Segment Open
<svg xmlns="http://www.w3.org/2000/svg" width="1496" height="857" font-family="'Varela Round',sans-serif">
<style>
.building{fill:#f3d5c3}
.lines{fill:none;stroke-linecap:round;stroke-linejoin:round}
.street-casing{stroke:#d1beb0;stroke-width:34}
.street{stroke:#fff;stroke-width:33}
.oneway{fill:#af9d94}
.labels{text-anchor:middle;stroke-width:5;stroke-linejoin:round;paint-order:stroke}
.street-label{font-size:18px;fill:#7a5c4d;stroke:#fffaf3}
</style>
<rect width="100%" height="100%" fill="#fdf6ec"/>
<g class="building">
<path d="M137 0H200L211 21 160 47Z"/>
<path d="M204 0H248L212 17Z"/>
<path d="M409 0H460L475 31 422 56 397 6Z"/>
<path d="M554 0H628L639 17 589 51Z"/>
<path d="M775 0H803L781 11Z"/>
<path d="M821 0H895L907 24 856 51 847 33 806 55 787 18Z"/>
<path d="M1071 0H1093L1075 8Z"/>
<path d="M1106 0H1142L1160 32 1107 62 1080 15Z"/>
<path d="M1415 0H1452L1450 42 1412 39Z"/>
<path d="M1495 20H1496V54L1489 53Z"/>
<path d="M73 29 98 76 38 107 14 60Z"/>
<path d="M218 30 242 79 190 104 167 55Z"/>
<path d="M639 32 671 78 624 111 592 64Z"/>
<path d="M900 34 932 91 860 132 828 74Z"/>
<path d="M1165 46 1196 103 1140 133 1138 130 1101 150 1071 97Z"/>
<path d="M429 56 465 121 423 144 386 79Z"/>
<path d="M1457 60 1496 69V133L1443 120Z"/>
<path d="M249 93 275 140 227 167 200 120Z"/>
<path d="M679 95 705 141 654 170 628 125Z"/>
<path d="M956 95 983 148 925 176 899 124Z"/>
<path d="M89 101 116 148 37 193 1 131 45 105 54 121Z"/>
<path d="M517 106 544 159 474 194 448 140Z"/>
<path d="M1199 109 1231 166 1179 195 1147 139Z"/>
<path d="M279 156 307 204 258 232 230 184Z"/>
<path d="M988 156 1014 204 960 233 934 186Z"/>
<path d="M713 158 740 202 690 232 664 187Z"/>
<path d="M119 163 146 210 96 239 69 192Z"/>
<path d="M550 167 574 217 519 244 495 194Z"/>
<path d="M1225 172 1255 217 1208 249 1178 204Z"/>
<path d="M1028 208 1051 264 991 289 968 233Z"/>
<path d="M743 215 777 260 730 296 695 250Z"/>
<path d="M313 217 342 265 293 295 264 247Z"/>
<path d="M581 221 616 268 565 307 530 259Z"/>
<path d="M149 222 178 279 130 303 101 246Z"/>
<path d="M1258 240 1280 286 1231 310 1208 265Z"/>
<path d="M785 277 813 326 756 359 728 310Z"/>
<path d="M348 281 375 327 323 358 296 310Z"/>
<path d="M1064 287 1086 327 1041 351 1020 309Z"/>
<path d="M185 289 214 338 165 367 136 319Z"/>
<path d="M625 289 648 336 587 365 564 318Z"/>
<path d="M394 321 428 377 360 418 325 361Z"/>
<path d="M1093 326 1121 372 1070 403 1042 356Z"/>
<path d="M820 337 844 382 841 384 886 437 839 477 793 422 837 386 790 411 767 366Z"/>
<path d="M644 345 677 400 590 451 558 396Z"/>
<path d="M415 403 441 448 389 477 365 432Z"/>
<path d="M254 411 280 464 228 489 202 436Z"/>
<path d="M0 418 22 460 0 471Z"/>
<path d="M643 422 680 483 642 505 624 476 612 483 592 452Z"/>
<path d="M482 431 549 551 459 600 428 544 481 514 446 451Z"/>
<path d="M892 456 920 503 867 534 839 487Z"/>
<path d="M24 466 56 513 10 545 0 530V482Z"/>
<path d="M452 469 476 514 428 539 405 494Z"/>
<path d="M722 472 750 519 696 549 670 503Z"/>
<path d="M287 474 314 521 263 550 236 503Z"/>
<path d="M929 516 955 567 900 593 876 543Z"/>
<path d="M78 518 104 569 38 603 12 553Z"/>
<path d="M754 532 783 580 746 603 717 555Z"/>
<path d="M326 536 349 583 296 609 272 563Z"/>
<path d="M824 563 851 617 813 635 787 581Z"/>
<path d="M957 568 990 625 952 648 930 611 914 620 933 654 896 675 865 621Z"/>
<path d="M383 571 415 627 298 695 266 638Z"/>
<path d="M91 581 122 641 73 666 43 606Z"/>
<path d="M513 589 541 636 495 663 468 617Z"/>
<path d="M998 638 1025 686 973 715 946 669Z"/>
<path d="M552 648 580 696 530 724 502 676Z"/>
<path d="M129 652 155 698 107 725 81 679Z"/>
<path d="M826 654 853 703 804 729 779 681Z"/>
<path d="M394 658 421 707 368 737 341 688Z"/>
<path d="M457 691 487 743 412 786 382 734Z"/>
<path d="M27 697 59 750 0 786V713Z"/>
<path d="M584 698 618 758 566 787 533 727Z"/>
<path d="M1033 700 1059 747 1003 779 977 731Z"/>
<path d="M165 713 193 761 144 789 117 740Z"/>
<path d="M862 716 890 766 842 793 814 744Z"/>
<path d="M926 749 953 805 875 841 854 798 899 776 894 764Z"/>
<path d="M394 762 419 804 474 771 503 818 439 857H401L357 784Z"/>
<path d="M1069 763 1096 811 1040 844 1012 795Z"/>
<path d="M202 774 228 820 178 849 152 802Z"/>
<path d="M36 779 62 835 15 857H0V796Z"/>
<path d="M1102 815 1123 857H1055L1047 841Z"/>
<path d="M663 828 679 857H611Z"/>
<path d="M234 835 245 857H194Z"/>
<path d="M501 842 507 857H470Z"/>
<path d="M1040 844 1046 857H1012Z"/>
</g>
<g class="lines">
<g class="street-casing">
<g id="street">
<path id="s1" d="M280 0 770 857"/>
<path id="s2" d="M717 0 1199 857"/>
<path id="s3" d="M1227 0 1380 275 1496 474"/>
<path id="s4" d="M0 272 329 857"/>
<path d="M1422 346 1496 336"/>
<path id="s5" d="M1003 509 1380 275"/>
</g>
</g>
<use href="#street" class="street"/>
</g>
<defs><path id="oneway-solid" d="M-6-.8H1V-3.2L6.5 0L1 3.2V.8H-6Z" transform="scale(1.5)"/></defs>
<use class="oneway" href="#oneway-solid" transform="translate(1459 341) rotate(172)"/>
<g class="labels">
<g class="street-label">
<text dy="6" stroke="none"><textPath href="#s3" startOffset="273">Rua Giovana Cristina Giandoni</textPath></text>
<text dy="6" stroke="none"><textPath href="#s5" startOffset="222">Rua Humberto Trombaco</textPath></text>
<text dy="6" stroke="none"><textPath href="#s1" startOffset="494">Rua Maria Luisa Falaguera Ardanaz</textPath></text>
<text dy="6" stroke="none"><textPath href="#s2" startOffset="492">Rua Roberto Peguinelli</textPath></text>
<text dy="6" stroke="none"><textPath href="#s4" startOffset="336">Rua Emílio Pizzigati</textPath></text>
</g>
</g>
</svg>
Segment Closed
For each line above that carries the word "labels", copy it out.

Completed task:
.labels{text-anchor:middle;stroke-width:5;stroke-linejoin:round;paint-order:stroke}
<g class="labels">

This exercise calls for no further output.